-- PROVIDED MATERIAL follows --

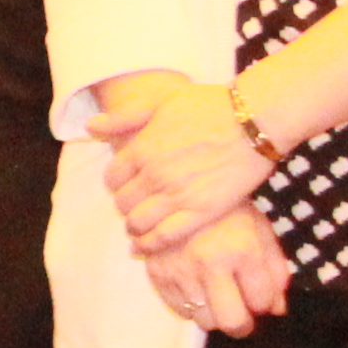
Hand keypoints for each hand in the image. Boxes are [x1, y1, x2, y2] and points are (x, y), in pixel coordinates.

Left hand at [94, 74, 282, 250]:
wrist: (255, 120)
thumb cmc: (210, 105)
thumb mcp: (162, 101)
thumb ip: (126, 117)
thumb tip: (91, 126)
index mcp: (142, 147)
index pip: (112, 177)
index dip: (116, 183)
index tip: (125, 185)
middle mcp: (155, 174)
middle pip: (123, 202)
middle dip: (125, 205)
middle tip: (134, 206)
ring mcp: (178, 195)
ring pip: (138, 222)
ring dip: (134, 227)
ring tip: (138, 228)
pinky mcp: (203, 212)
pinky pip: (166, 236)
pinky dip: (151, 244)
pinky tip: (147, 245)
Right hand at [140, 203, 292, 340]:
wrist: (179, 189)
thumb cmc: (228, 212)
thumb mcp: (261, 232)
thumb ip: (275, 270)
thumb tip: (277, 309)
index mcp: (242, 249)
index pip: (261, 302)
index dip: (264, 303)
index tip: (259, 296)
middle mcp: (210, 262)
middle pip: (230, 322)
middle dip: (242, 326)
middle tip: (242, 317)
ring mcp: (181, 269)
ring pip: (204, 320)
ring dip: (215, 314)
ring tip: (217, 296)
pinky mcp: (158, 272)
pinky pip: (179, 310)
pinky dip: (191, 306)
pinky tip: (197, 288)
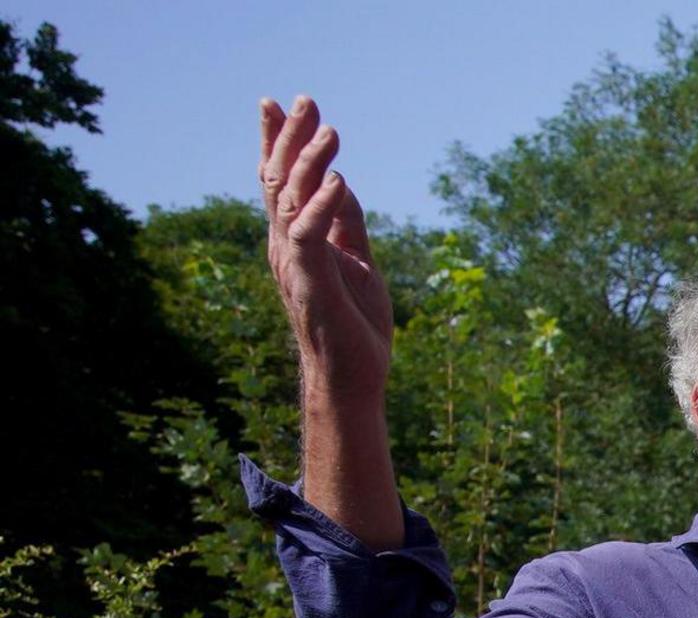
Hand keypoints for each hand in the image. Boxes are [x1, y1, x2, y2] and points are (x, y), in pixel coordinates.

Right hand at [258, 98, 389, 403]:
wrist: (353, 376)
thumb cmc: (355, 324)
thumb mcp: (359, 261)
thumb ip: (348, 224)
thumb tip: (341, 182)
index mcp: (295, 239)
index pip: (281, 181)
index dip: (277, 141)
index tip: (278, 103)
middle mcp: (285, 245)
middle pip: (279, 179)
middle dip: (289, 137)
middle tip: (304, 99)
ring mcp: (293, 262)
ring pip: (292, 199)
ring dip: (311, 162)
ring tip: (331, 131)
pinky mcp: (310, 281)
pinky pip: (310, 235)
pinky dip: (324, 207)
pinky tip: (340, 180)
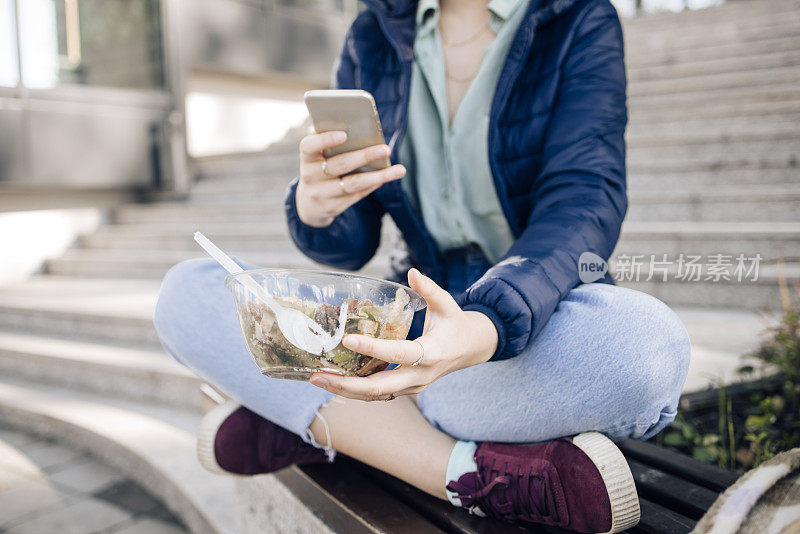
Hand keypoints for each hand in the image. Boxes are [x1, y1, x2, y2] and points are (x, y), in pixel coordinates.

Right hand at [296, 130, 406, 226]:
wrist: (309, 204)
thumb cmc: (318, 168)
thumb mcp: (316, 156)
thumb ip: (328, 141)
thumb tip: (354, 124)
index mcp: (306, 158)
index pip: (309, 146)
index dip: (325, 139)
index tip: (344, 134)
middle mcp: (311, 177)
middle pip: (340, 165)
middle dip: (364, 156)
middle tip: (386, 149)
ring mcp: (322, 194)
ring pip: (354, 184)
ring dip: (379, 176)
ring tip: (399, 169)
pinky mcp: (334, 207)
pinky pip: (358, 194)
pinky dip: (374, 184)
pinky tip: (389, 176)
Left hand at [309, 268, 498, 400]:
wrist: (469, 349)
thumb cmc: (454, 324)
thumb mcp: (447, 304)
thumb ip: (430, 289)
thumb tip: (412, 272)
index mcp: (432, 353)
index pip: (400, 354)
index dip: (374, 349)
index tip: (349, 339)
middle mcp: (420, 376)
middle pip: (381, 387)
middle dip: (348, 384)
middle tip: (318, 376)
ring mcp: (412, 387)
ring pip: (376, 395)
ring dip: (346, 390)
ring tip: (318, 379)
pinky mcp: (405, 389)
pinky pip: (378, 393)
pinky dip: (355, 390)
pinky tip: (334, 379)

-- PROVIDED MATERIAL concluded --

#### ASSIGNED TASK
Every line above in which the word "hand" occurs is to be copied.

#### RESPONSE
Hand keypoints for each hand in the image. Boxes are [x1, y1, x2, y2] and points are (x, y), in pixel coordinates.
Left hand at [94, 74, 282, 250]:
Right hand at [140, 203, 292, 340]:
Hand keypoints for each hand in the image. Boxes are [x1, y1, x2, y2] and points are (x, y), in pixel coordinates.
Right hand at [258, 98, 389, 403]:
Hand keypoints for each hand in the image. Boxes are [x1, y1, x2, y2] and points are (x, y), in pixel coordinates.
Right hand at [296, 130, 406, 226]:
Left hand at [309, 268, 498, 400]:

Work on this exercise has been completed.